Crafty bosses at big stores have made it almost impossible to work out whether you’re getting a good deal. Everything’s in different pack sizes with different weights.
Throw in two-for-one deals and it’s enough to give you a headache just walking down the aisles.
To get in and out of the shop without being ripped off you really need a calculator, pen and paper — plus a free afternoon to do the sums.
Scouring stores for Christmas presents takes so long, that by late December many of us are too worn out to hunt down deals on turkeys and trimmings. Marketing industry insiders tell me it’s intentional.
Years ago it was illegal to sell tea and other staples in anything other than 8oz, 1lb, 1lb 8oz (and so on) quantities. When you went to the greengrocer and saw the price of 1 lb of tomatoes and 1 lb of grapes on little blackboards, it was easy to work out which was more expensive.

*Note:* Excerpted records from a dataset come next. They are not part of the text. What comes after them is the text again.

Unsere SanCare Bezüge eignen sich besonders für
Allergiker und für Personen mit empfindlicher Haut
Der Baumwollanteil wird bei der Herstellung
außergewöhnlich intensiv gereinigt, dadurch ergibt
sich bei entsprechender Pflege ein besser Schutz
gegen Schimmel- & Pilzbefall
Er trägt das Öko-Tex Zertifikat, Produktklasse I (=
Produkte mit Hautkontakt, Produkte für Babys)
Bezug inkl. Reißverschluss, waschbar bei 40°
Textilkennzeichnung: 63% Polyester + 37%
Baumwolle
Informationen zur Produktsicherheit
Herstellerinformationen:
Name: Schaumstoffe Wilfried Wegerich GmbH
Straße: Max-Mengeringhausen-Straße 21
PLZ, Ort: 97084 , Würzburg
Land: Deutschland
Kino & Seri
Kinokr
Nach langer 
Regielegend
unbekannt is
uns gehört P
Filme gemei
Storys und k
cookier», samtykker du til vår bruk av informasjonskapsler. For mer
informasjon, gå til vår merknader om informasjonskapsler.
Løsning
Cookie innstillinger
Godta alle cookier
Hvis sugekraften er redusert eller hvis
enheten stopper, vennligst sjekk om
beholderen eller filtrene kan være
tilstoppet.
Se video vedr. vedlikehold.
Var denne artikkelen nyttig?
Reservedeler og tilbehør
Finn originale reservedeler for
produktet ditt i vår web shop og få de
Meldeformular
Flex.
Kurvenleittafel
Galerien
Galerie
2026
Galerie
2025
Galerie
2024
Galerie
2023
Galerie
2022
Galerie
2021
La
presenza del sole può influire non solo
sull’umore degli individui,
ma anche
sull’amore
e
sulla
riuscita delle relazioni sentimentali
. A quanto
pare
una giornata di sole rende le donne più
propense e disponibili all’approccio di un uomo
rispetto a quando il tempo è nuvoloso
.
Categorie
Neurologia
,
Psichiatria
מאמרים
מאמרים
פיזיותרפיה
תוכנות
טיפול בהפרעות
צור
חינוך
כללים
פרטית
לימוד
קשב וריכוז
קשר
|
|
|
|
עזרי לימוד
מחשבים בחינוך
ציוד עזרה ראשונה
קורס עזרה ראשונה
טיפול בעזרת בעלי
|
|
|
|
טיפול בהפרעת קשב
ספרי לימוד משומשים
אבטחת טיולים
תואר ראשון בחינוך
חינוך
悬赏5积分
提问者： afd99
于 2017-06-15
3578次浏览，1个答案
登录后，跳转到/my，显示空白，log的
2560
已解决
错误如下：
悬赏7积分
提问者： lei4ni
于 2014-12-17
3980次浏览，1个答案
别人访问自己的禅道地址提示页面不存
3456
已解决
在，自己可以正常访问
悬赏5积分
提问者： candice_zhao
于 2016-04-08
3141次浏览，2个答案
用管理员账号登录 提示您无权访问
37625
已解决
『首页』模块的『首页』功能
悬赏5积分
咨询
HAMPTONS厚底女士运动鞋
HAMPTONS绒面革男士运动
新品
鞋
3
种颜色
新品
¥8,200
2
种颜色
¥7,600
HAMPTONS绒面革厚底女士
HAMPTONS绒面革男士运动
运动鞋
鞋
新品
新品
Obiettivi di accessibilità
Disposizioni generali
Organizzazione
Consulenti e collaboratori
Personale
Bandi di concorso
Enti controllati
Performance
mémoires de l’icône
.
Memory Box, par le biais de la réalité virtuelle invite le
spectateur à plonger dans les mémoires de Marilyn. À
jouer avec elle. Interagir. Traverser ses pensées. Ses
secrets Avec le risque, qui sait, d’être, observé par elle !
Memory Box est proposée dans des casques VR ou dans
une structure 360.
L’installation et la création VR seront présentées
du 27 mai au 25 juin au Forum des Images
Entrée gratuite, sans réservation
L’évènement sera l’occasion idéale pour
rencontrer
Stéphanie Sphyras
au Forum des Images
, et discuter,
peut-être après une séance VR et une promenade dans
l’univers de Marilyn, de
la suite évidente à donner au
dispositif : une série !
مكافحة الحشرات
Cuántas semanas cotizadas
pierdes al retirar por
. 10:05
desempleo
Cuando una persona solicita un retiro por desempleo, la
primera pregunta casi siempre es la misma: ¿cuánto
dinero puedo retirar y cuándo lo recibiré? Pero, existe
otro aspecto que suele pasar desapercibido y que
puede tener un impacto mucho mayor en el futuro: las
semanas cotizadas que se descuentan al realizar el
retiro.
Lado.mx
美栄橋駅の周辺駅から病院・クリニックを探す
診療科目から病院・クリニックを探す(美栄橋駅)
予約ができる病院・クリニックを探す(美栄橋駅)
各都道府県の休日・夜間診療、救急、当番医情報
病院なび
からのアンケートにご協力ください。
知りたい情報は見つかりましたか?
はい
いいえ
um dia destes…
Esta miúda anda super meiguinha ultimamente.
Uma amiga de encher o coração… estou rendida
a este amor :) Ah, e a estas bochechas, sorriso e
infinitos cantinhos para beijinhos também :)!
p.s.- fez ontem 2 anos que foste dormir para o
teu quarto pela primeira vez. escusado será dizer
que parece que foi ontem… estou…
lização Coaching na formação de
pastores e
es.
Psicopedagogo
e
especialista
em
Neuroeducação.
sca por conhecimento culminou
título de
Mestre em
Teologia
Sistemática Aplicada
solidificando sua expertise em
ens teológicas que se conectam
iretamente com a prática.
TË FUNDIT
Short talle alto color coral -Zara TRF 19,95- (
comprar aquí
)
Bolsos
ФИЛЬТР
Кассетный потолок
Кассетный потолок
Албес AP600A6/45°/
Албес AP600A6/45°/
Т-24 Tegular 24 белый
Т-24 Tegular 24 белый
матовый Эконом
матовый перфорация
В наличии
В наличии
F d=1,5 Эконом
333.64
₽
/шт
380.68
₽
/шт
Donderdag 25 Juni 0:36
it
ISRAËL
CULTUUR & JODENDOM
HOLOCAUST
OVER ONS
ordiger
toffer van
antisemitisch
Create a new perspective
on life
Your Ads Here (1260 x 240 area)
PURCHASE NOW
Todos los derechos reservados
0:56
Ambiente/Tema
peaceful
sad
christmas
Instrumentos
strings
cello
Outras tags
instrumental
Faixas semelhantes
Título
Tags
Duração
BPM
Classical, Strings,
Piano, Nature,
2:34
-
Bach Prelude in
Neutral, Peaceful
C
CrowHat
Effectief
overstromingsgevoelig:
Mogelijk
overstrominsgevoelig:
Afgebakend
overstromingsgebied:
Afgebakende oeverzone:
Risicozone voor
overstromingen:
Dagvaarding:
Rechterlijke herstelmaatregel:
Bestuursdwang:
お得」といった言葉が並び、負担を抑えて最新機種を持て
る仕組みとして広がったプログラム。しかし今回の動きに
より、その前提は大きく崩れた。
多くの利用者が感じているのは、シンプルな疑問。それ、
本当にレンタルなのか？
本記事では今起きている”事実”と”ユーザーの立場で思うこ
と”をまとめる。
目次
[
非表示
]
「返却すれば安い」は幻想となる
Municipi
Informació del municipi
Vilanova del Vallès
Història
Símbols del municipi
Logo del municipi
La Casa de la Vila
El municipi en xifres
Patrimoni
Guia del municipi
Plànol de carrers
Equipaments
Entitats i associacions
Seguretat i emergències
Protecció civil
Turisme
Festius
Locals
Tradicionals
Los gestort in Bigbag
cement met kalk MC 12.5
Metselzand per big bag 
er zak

I’d wager that most Sixties shoppers could have named the price of a pound of tea, sugar or flour off the top of their heads. Now? Forget it. I’d just be guessing if asked the price per kilo of almost anything in Sainsbury’s or Tesco.
A picture sent to me by a former retail marketing executive illustrates the problem this causes. It shows three prawn deals on a Waitrose shelf: one packet at £2.99 for 150g; one at £4 for 200g; and two 200g packs at £6.
Clearly, the best is to buy two 200g packets for £6 and freeze one.
Try reading the damn labels on the shelf Dan. By law it must have the unit price on it.